[Design files in plain text]

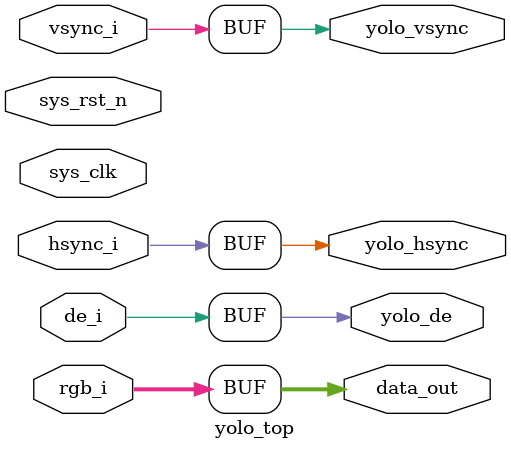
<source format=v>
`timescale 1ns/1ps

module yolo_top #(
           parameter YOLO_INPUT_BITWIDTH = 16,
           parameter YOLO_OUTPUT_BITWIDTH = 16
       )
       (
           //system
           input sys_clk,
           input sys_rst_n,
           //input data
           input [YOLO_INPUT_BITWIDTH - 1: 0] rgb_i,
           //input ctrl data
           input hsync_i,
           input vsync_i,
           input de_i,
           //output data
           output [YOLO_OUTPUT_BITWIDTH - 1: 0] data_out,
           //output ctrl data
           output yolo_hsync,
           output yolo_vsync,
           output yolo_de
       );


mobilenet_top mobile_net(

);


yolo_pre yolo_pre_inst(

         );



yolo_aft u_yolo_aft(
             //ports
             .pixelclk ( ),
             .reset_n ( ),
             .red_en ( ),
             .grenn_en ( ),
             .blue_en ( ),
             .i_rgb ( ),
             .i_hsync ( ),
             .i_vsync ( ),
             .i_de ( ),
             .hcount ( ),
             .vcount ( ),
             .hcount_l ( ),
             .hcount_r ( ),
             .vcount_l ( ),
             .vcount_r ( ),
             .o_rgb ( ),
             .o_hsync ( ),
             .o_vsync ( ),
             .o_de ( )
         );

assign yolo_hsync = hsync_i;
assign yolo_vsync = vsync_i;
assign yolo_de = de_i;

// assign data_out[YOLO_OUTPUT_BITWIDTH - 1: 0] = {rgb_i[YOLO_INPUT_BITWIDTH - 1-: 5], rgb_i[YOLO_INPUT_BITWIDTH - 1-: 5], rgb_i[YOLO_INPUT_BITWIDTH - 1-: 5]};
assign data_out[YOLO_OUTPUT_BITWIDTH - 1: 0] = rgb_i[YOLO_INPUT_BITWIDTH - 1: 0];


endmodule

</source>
...
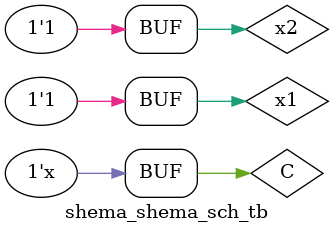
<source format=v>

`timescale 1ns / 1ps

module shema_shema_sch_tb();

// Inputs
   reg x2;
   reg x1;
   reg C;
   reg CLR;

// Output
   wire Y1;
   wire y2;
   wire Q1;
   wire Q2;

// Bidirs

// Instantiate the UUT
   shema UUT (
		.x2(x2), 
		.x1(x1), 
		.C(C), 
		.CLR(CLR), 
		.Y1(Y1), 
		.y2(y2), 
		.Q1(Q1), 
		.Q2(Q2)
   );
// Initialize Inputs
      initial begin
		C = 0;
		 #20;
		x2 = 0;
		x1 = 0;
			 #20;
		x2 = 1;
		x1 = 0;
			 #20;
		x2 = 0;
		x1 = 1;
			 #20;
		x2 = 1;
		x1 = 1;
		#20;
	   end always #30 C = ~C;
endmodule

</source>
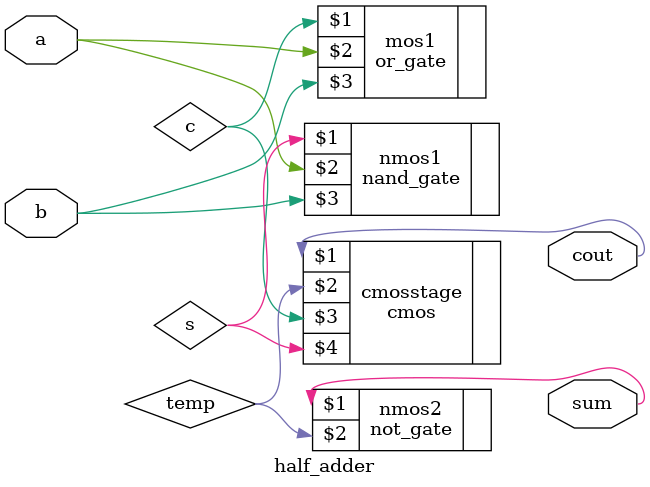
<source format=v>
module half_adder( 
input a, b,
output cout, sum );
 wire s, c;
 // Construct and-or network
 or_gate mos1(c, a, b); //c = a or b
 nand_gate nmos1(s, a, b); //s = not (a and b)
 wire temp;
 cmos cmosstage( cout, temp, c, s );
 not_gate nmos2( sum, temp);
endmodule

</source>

Activity -
Looking at the entries, state how many lines hold the string "parameter", with the number as the sole reply.

Written answer -
2